F-35, guerra alla Difesa
Che l'investimento sia passato – almeno sulla carta – da 15 a 10 miliardi, al movimento NoF-35 non interessa proprio. Si è tenuta a Cameri, Novara, la manifestazione per contestare la costruzione dei caccia bombardieri, siglati F-35, a cui ha preso parte un centinaio di persone. Una sfilata pacifica, scortata dalle camionette della polizia, che ha camminato fino all'ex-aeroporto militare del paese, che vede sorgere vicino alle piste d'atterraggio gli hangar di cemento che ospiteranno negli anni prossimi l'assemblaggio dei caccia oggetto di contestazione.
UN INVESTIMENTO ESORBITANTE. Sono due in particolare gli elementi presi di mira dalla società civile che ha presenziato alla giornata di protesta.

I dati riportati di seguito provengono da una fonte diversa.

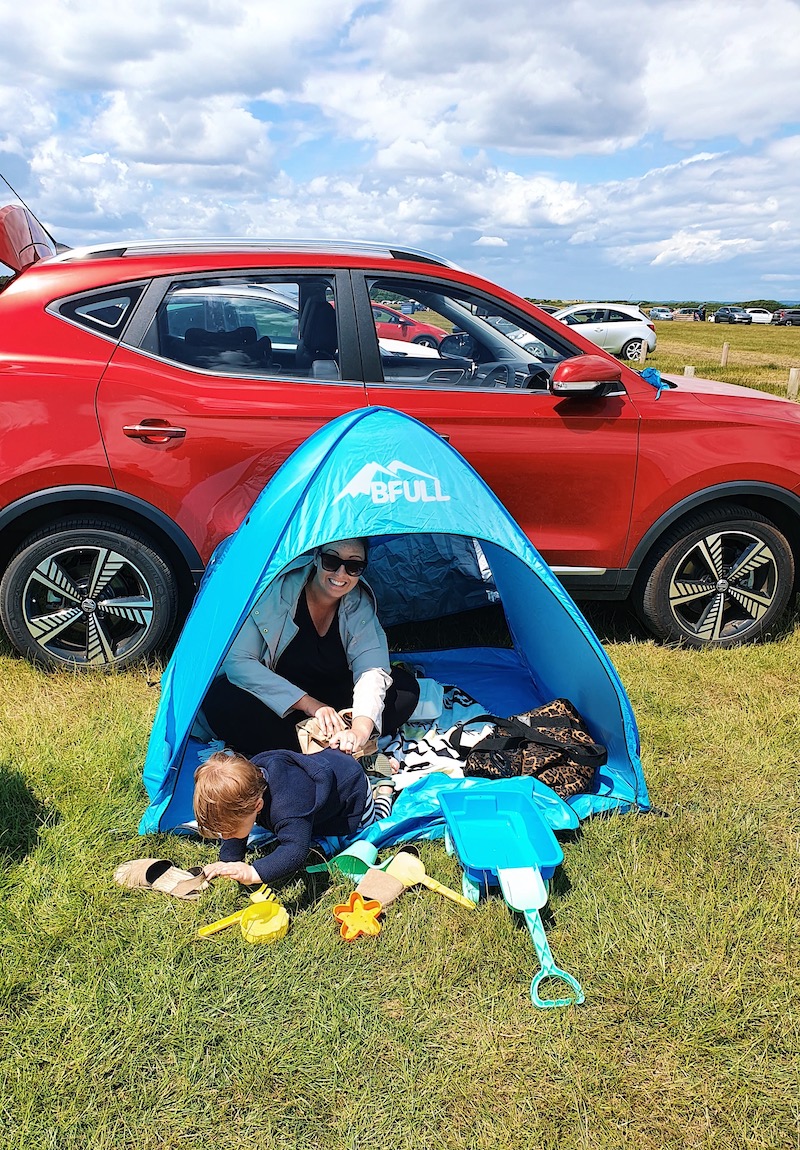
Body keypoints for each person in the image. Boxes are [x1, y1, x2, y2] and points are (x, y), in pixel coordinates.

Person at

Il primo, e più significativo, è quello che l'investimento, seppur decurtato di alcuni miliardi, rimane una spesa assurda, inutile, che non porta nessun beneficio a una nazione già sull'orlo dell'incubo recessione.

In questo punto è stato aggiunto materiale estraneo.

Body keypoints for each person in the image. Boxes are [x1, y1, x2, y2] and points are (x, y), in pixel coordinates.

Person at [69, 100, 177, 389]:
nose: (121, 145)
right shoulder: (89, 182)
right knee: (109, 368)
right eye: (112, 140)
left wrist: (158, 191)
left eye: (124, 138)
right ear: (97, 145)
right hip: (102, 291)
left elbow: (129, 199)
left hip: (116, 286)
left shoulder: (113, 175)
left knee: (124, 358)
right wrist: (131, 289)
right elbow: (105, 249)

BUGIE SUL FRONTE OCCUPAZIONALE. L'altro elemento di contestazione è il versante dell'occupazione: i numeri millantati dal dipartimento della Difesa sono insomma una vera e propria bugia. «In questi paesi intorno Novara si è diffusa la convinzione che ci saranno migliaia di posti di lavoro in più. Ma non è vero, non c'è nessuno studio dietro a queste cifre, lo dicono solo per far stare tranquilla la gente» dichiara Carlino Sensolo, coordinatore del Comitato NoF-35 novarese.
E per molti questa di tenere buona la gente è una strategia che funziona: sono pochi infatti i cittadini cameresi tra i manifestanti. «L'occupazione non varierà» continua Sensolo. «Quello che resta invariato, anzi che rischia di crescere, è il costo dell'operazione spalmato su dieci anni».

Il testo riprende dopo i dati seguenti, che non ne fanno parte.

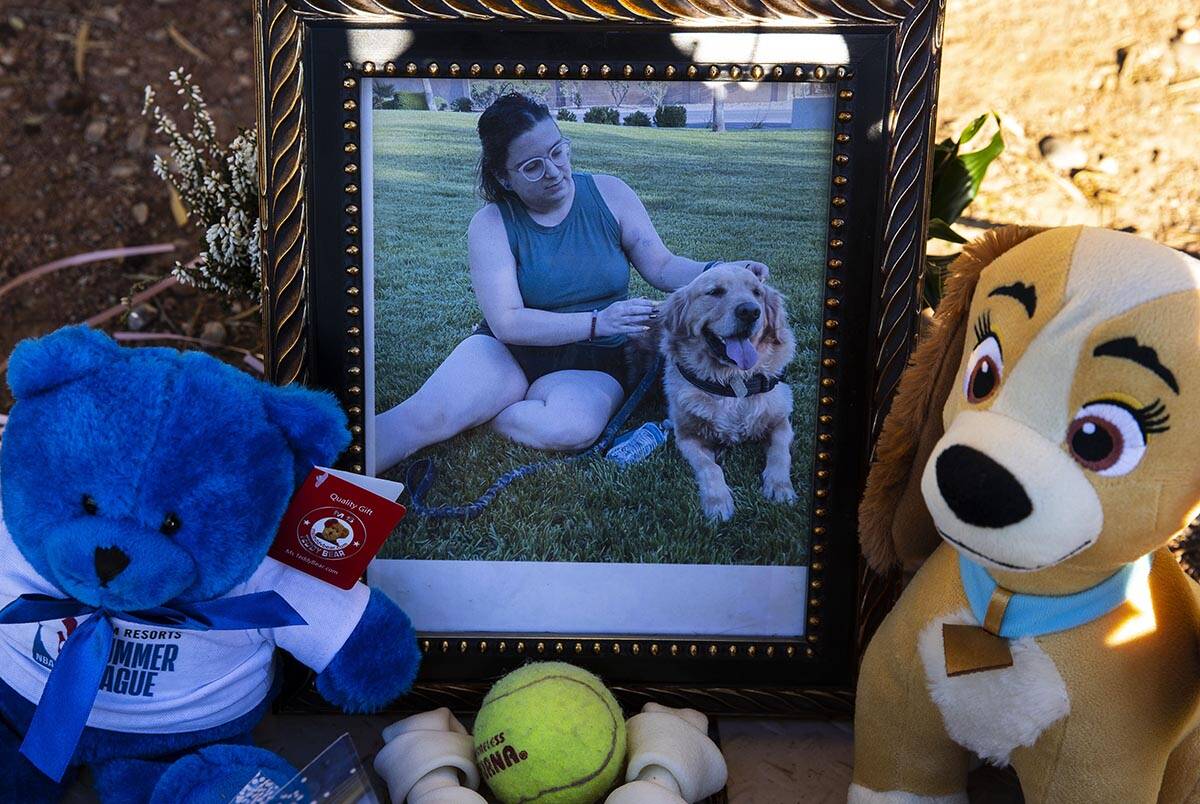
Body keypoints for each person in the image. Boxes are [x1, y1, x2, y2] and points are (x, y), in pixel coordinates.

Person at [374, 92, 768, 474]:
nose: (553, 171)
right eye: (531, 167)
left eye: (557, 152)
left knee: (573, 429)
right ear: (503, 177)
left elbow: (662, 265)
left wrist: (720, 267)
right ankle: (325, 485)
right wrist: (600, 321)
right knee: (424, 418)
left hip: (593, 364)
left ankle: (483, 408)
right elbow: (507, 322)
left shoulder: (610, 193)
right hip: (510, 352)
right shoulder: (491, 223)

Fuori budget il costo della costruzione dei capannoni
Lo stabilimento di Cameri, in provincia di Novara, sarebbe utilizzato anche come punto di manutenzione degli F-35 di tutta Europa.
La questione investimento è ancora complessa. Secondo gli organizzatori, che sono intervenuti più volte al microfono durante la marcia, nel calcolo presentato dal governo non rientra il costo della costruzione dei capannoni destinati a ospitare gli impianti di assemblaggio – appalto gestito dalla società Alenia –, i costi delle royalty destinati alla Lockheed Martin, la società americana proprietaria degli F-35 (e protagonista già di scandali finanziari nell'Italia Anni 70) ma soprattutto il costo della manutenzione dei velivoli una volta assemblati: lo stabilimento di Cameri, infatti, sarebbe utilizzato anche come punto di manutenzione degli F-35 di tutta Europa.
LA ZONA FRANCA CHIESTA DALLA MARTIN. Queste voci porteranno l'investimento, che secondo i fautori del progetto avrebbe dovuto diminuire, a crescere fino a raggiungere i 20 miliardi nei prossimi 10-15 anni. E non è finita. C'è anche il problema dell'extraterritorialità. La Lockheed Martin ha già manifestato l'intenzione di considerare i depositi dove si produrrà la vernice speciale per gli aerei invisibili (una tecnologia militare “sensibile”) una porzione di terreno non soggetta ai vincoli giurisdizionali italiani. Una prerogativa delle ambasciate o, appunto, delle basi militari a tutti gli effetti. Per scongiurare questo destino il movimento NoF-35 ha già previsto nuove manifestazioni di pressione.